* BEGIN Text section *

- freqItems() is a PySpark DataFrame function that returns frequent items (elements) in a column or multiple columns. It  helps identify commonly occuring values.
- It is useful for exploratory data analysis (EDA) and understanding data distributions.

- Syntax:
    df.freqItems(cols, support=None)

- cols = List of columns to analyze
- support = Minimum frequency threshold (default is 0.01, or 1%)

In [1]:
from pyspark.sql import SparkSession

spark = SparkSession.builder.appName("freqItemsFunctionExample").getOrCreate()


Using Spark's default log4j profile: org/apache/spark/log4j2-defaults.properties
25/09/16 13:07:37 WARN Utils: Your hostname, KLZPC0015, resolves to a loopback address: 127.0.1.1; using 172.25.17.96 instead (on interface eth0)
25/09/16 13:07:37 WARN Utils: Set SPARK_LOCAL_IP if you need to bind to another address
Using Spark's default log4j profile: org/apache/spark/log4j2-defaults.properties
Setting default log level to "WARN".
To adjust logging level use sc.setLogLevel(newLevel). For SparkR, use setLogLevel(newLevel).

* END Text section *

Exercise instructions => Update the freqItems notes, starting with "- cols = List" and going on through "(on interface eth0)", so that "freqItemsDemo" stands in place of "freqItemsFunctionExample".

* BEGIN Stored data *

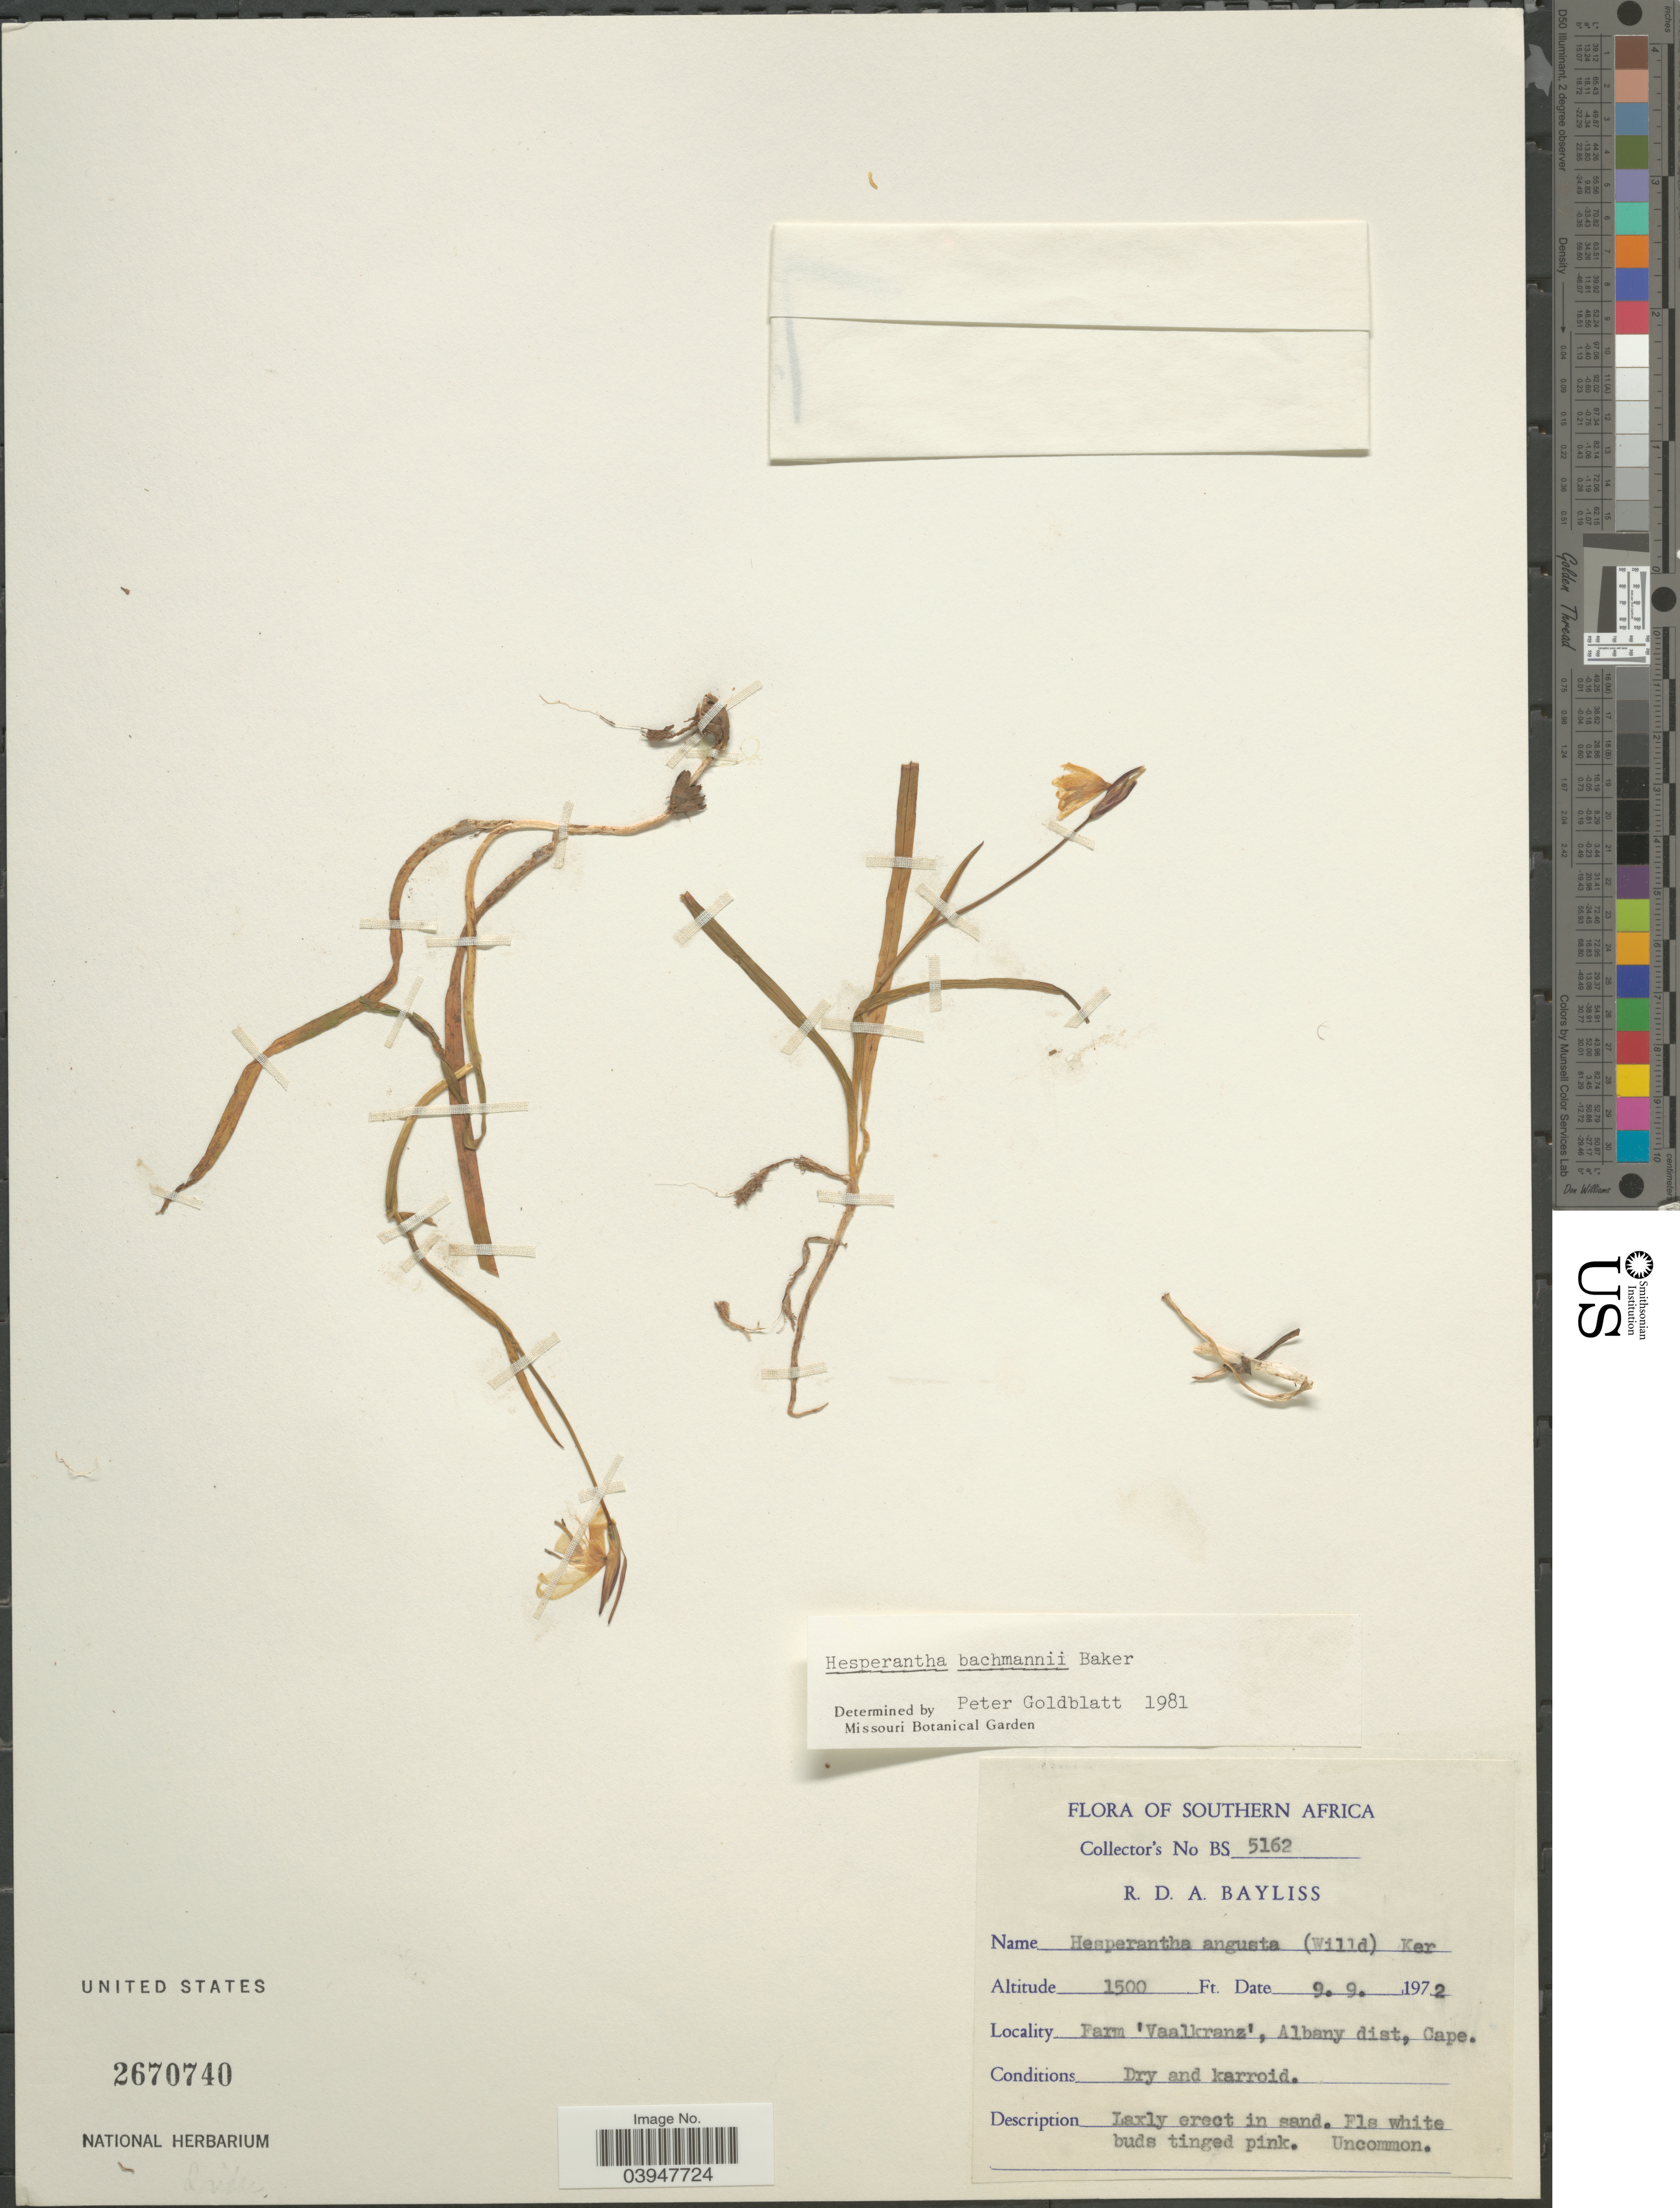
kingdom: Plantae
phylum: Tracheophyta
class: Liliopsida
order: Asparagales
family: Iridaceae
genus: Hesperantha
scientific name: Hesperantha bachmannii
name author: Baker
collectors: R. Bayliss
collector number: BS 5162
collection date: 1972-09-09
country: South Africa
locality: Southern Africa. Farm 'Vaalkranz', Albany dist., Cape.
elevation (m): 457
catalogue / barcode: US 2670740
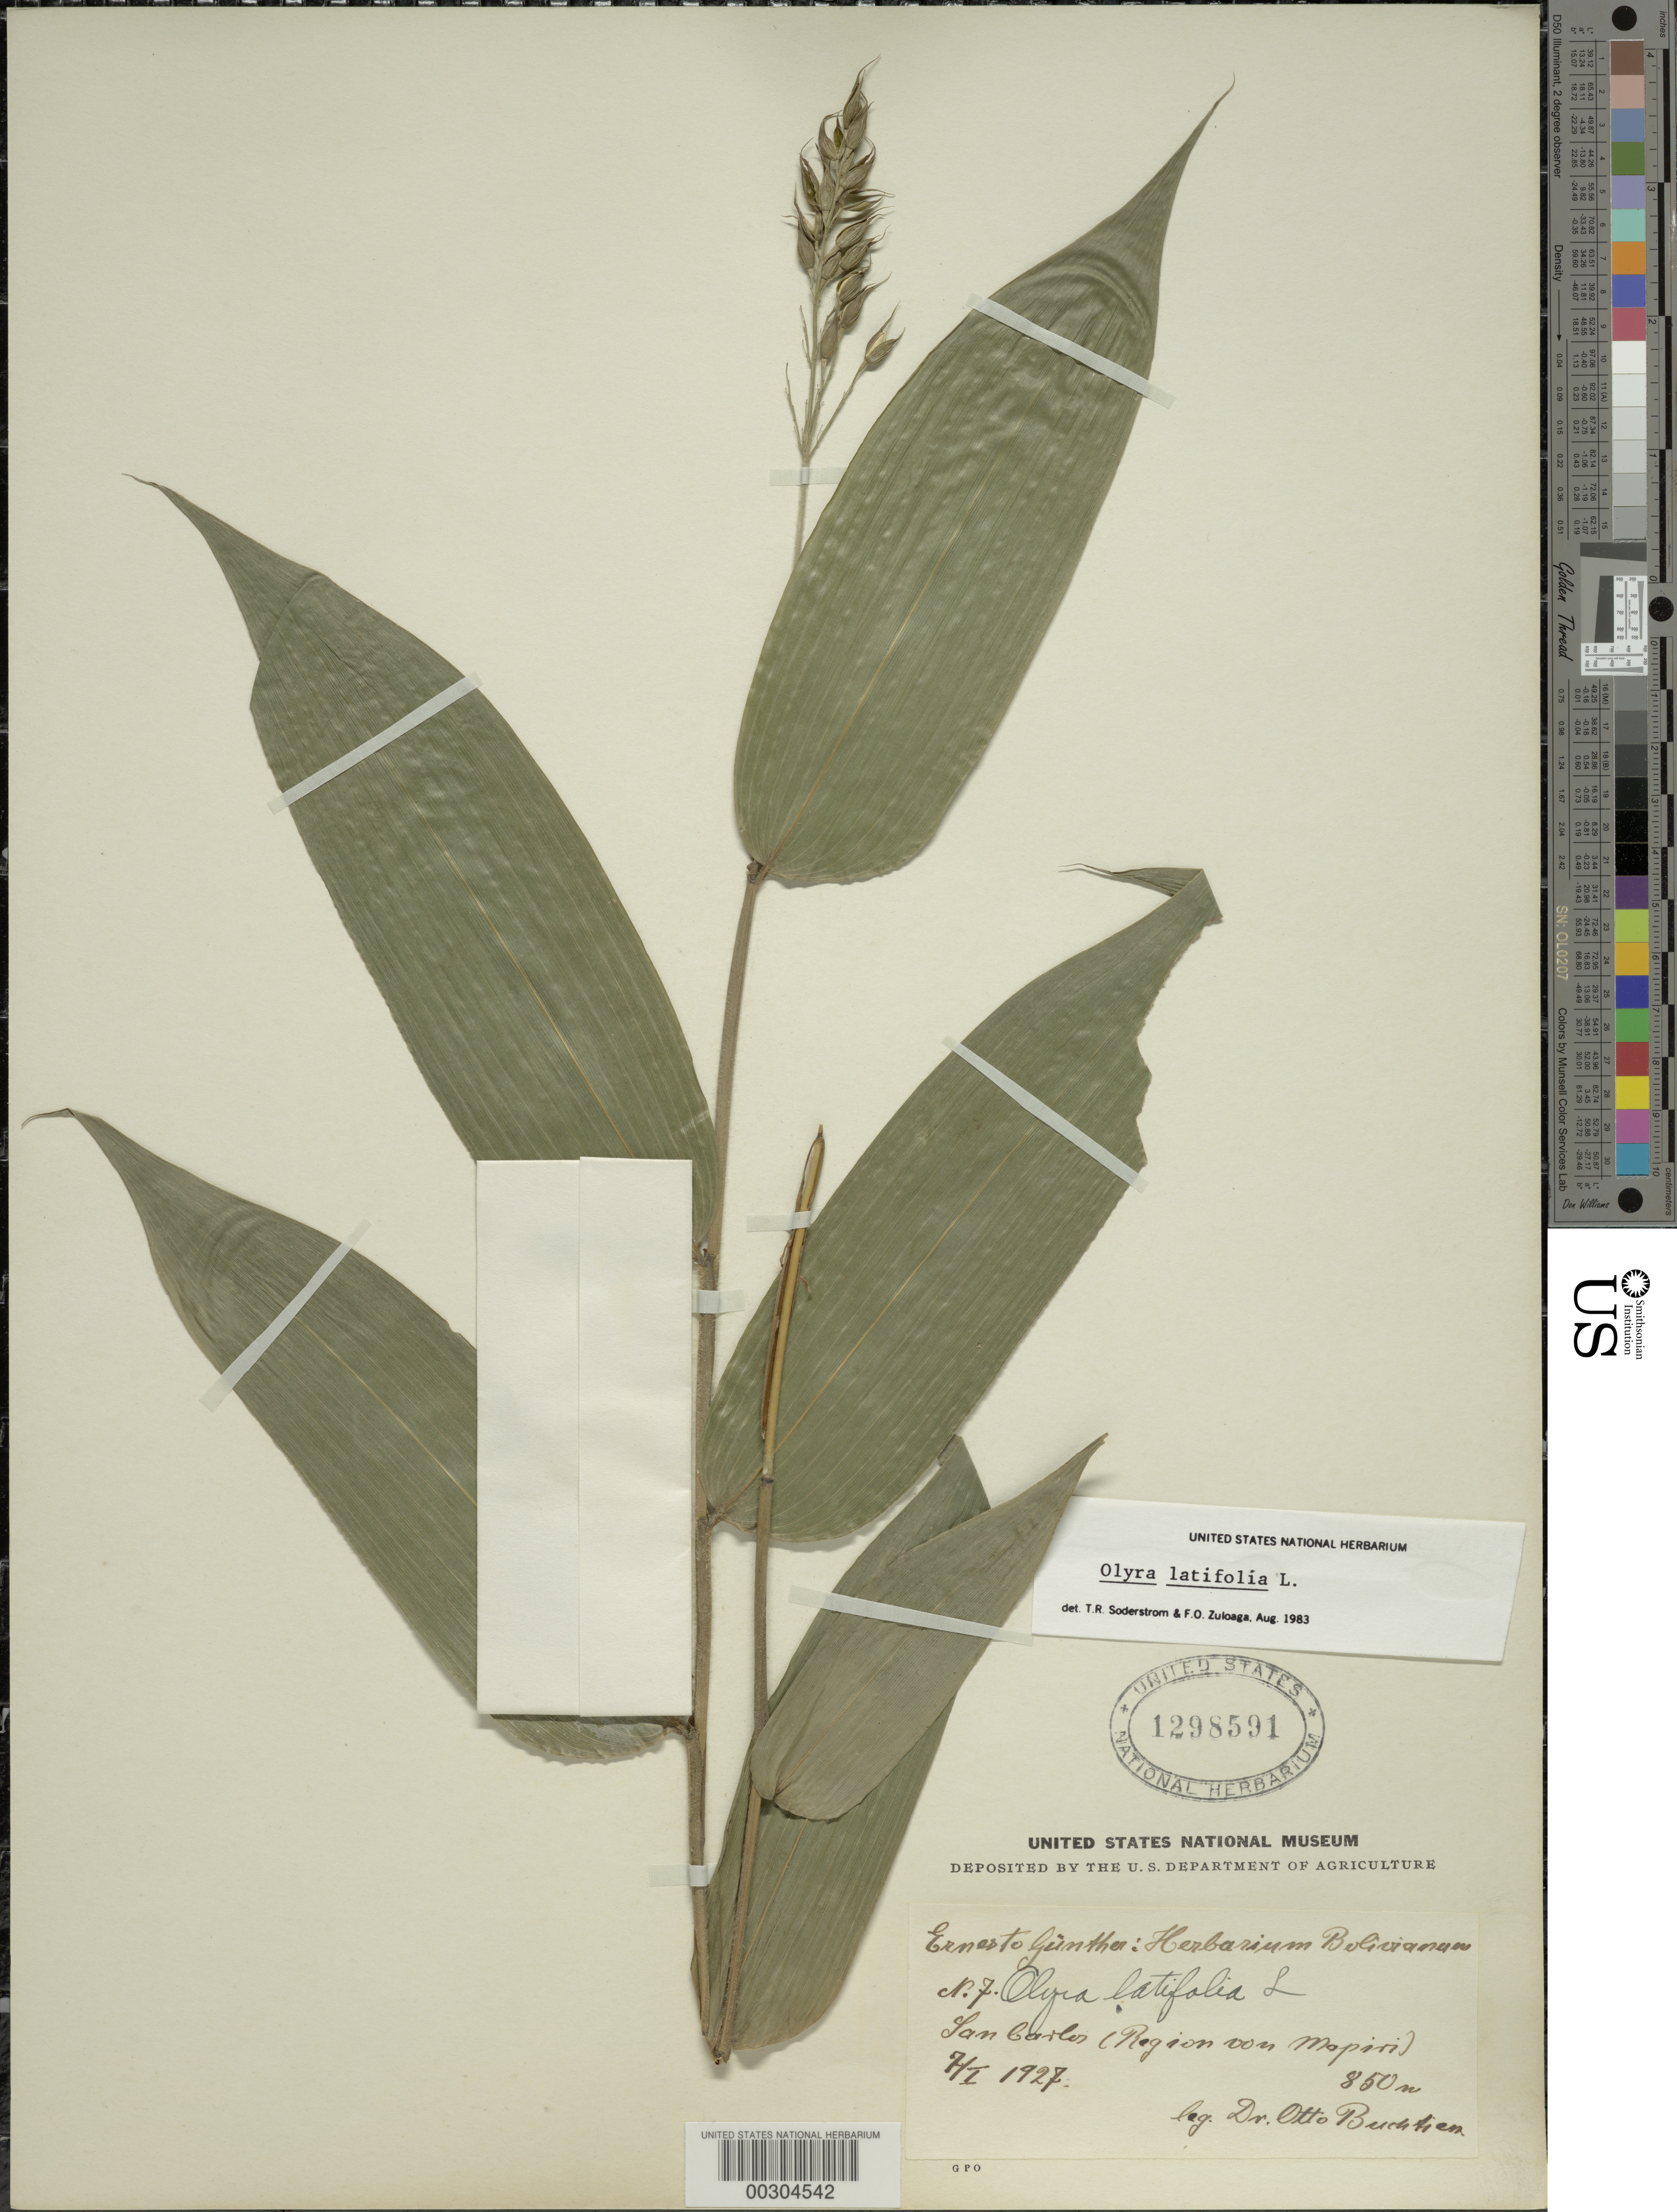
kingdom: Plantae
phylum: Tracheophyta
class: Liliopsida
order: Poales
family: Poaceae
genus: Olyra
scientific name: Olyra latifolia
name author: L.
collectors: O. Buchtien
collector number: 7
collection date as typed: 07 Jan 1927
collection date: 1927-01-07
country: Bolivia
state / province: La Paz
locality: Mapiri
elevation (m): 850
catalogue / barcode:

* END Stored data *

Response to this exercise =>
- cols = List of columns to analyze
- support = Minimum frequency threshold (default is 0.01, or 1%)

In [1]:
from pyspark.sql import SparkSession

spark = SparkSession.builder.appName("freqItemsDemo").getOrCreate()


Using Spark's default log4j profile: org/apache/spark/log4j2-defaults.properties
25/09/16 13:07:37 WARN Utils: Your hostname, KLZPC0015, resolves to a loopback address: 127.0.1.1; using 172.25.17.96 instead (on interface eth0)